7. It is now well settled that in a claim for compensation under Motor Vehicles Act, the driver of the vehicle involved in the accident is not a necessary party. So, the contention of the appellant that since K. Sriram Murthy, who allegedly was driving the vehicle at the time of the accident is not made a party, the O.P. is not maintainable has no force and hence cannot be accepted.

8. The finding of the Tribunal that the accident occurred due to the rash and negligent driving of the driver of the vehicle became final, because the said finding, or the quantum of compensation awarded by the Tribunal is not challenged in this appeal. The only grounds on which the appellant is questioning the award is that since there is a breach of terms of the policy by the owner permitting the vehicle to be driven by a person not having a valid driving licence, it is not liable to pay the compensation.

9. The question as to who was driving the vehicle at the time of the accident is not very relevant for deciding the eligibility of respondents 1 to 6 to claim compensation from 8th respondent and the appellant. So, the Tribunal, or this Court giving a finding as to who was driving the vehicle at the time of accident, i.e., whether it was 7th respondent or K. Sriram Murthy that was driving the vehicle at the time of the accident is unnecessary for deciding the O.P. So, the finding of the Tribunal as to the person driving the vehicle at the time of accident is set aside, as unnecessary. As stated above since the finding of the Tribunal on the question of rash and negligent driving and the quantum of compensation are not challenged, those findings became final.
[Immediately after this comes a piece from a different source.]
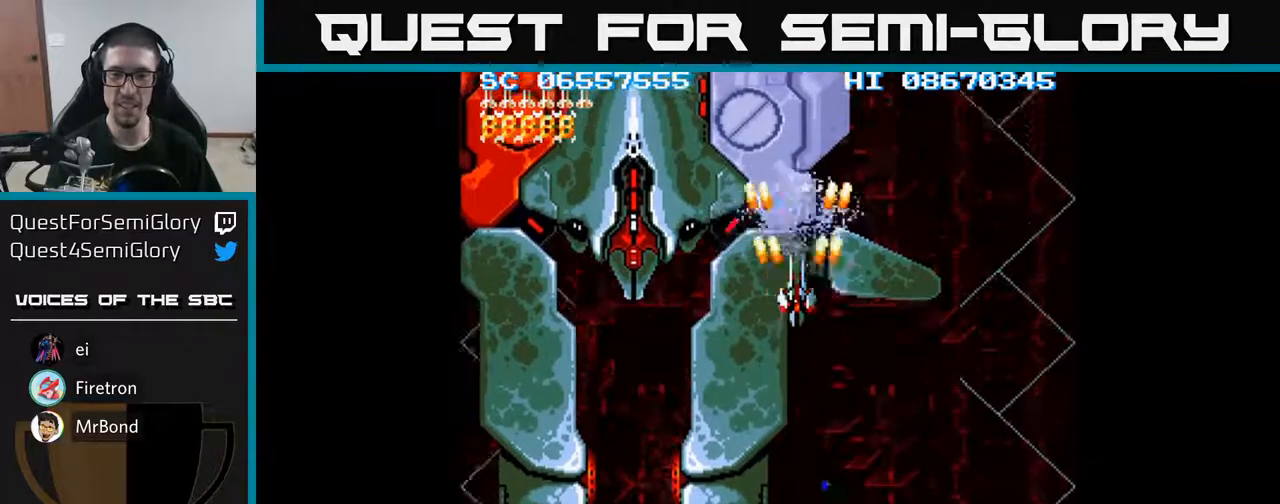
{"buttons": ["A"], "events": [[100, "DPAD_UP", "down"], [217, "DPAD_UP", "up"]]}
10. The point for decision in this appeal is no longer res integra in view of New India Assurance Company v. Kamla, 2001 AIR SCW 1340, where the Supreme Court held in Para 22 at Pages 1345 and 1356 as follows:

'To repeat, the effect of the above provision is this: When a valid insurance policy has been issued in respect of a vehicle as evidenced by a certificate of insurance the burden is on the insurer to pay to third parties, whether or not there has been any breach or violation of the policy conditions. But the amount so paid by the insurer to third parties can be allowed to be recovered from the insured, if as per the policy conditions the insurer had no liability to pay such sum to the insured.'

11. Since the insurance of the vehicle involved in the accident with the appellant is admitted, and since the claim arose in connection with the death of the third party, appellant is bound to satisfy the claim of respondents 1 to 6. After establishing that 7th respondent was driving the vehicle, and that 7th respondent was not having a valid driving licence at the time of accident, appellant can recover the amount paid by it to the respondents 1 to 6 from the 8th respondent but it cannot avoid liability to respondents 1 to 6. Therefore, the contention of the appellant that it is not liable to pay compensation to respondents 1 to 6 has no force and is to reject. The point is answered accordingly.

12. In the result, the appeal is dismissed without costs, holding that the appellant who also is liable to pay the compensation awarded to the respondents 1 to 6, is at liberty to proceed against the 8th respondent, after establishing that 7th respondent was driving the vehicle at the time of the accident that there was a breach of the terms and conditions of the insurance policy.